Breaking bad legend's forgotten star trek role explained.

Walter White's best Breaking Bad enforcer once faced off against Commander Sisko in a very early episode of Star Trek: Deep Space Nine.

  • Star Trek: Deep Space Nine featured notable guest stars including Breaking Bad actor Jonathan Banks, who portrayed Golin Shel-la in a powerful episode about the futility of war.
  • Banks, known for his role in the crime procedural Wiseguy, brought gritty depth to the character and added to the overall allegorical message of the episode.
  • There are several connections between Breaking Bad and the Star Trek universe, including shared actors and the involvement of creator Vince Gilligan, who had previous ties to The X-Files.

Years before Breaking Bad became a TV sensation, the actor behind one of its best-loved characters faced off against Commander Benjamin Sisko (Avery Brooks) in a forgotten episode of Star Trek: Deep Space Nine . Having existed in one form or another since 1966, Star Trek has paid host to a wealth of acting talent over the decades, many of whom have taken a role purely because they love the franchise. For example, Whoopi Goldberg signed on to Star Trek: The Next Generation after her role in Steven Spielberg's The Color Purple was nominated for an Academy Award, out of sheer love for the original series.
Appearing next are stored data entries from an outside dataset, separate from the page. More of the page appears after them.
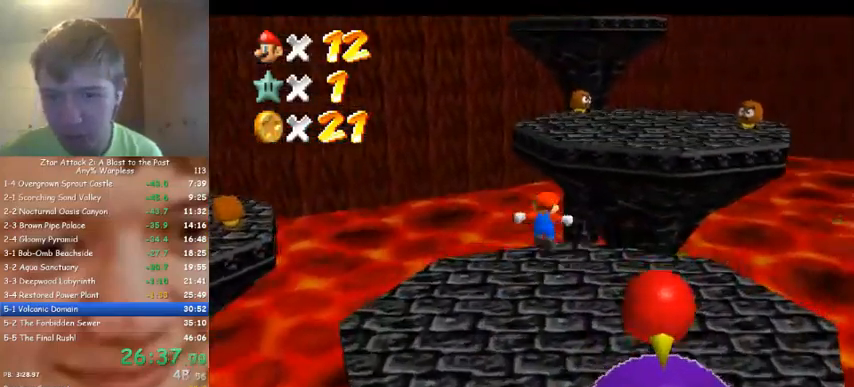
Gameplay with a controller (Nintendo layout); each line is a JSON object with the inputs held at the frame after it. "events" lists button and stick changes between this image and that frame as [ms after this image, input, new state], when the widget could be followed in between. Not read: A B L3 R3 Z.
{"buttons": [], "left_stick": "up", "events": []}
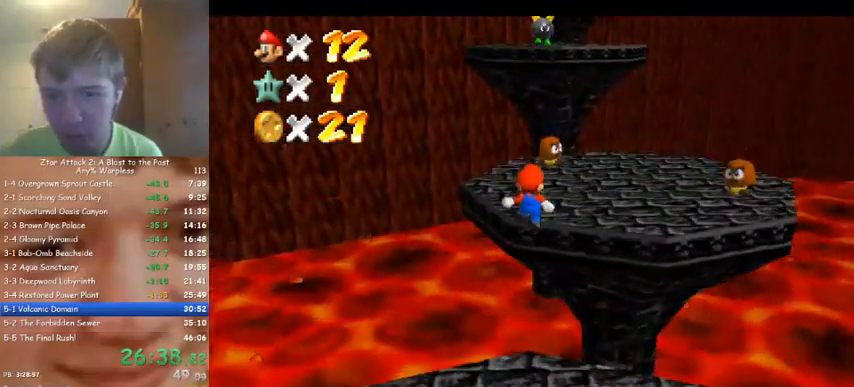
{"buttons": [], "left_stick": "up", "events": []}
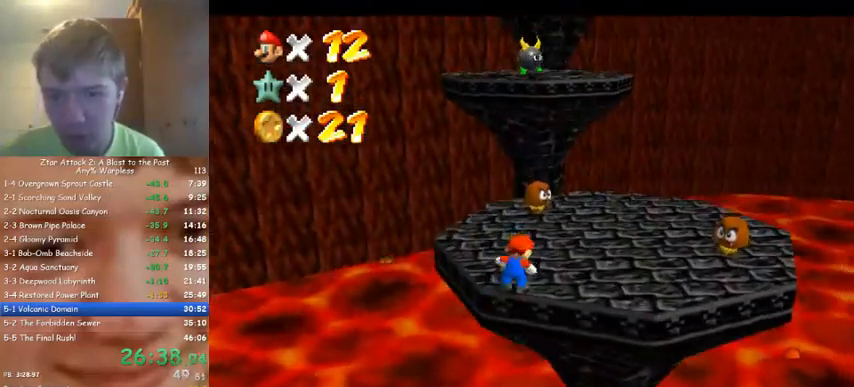
{"buttons": [], "left_stick": "up", "events": []}
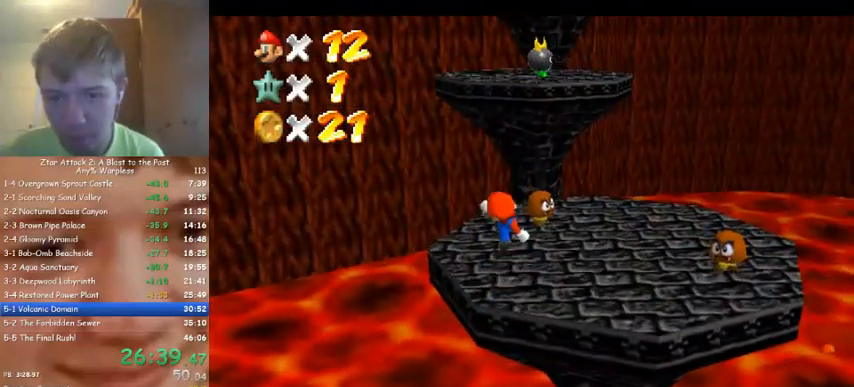
{"buttons": [], "left_stick": "left", "events": [[400, "left_stick", "down-left"], [467, "left_stick", "left"]]}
Star Trek: Deep Space Nine was no exception, and its recurring guest stars included Oscar winning actress Louise Fletcher as Kai Winn, and The Princess Bride 's Wallace Shawn as Grand Nagus Zek. They weren't the only actors with impressive resumes cast in Star Trek: DS9 season 1 , and the quality of guest stars would continue throughout its seven seasons. One actor who was cast in DS9 would go on to become a big star in Breaking Bad , a show that made a virtue of the very storytelling techniques that the forward-thinking DS9 introduced to Star Trek .

Frasier's Kelsey Grammer In Star Trek TNG Explained

Breaking bad's mike's forgotten star trek role explained.

In Star Trek: Deep Space Nine season 1, episode 13, "Battle Lines", Commander Sisko and an away team are thrown into a never-ending war on a nightmarish planet where it's impossible to die. Introduced to the Ennis faction, Sisko meets their leader, Golin Shel-la, who was played by Breaking Bad 's Jonathan Banks. Golin is convinced by Sisko to negotiate a ceasefire with their rival faction, the Nol-Ennis. Tragically, a peaceful accord could not be made, and the never-ending war continued, despite both parties recognizing how futile it was. "Battle Lines" is a classic Star Trek allegory for the futility and horror of war, lent some additional grit by Jonathan Banks' performance.

This was far from being a "before they were famous" gig for Banks, who had been a professional actor since the 1970s. When his Star Trek: Deep Space Nine aired in 1993, Banks was best known as Frank McPike in 74 episodes of the crime procedural Wiseguy between 1987 and 1990. However, he also had roles in some of the 80's most memorable cult movies like The Adventures of Buckaroo Banzai Across The 8th Dimension , which also starred the future evil Star Trek admiral , and Robocop actor Peter Weller.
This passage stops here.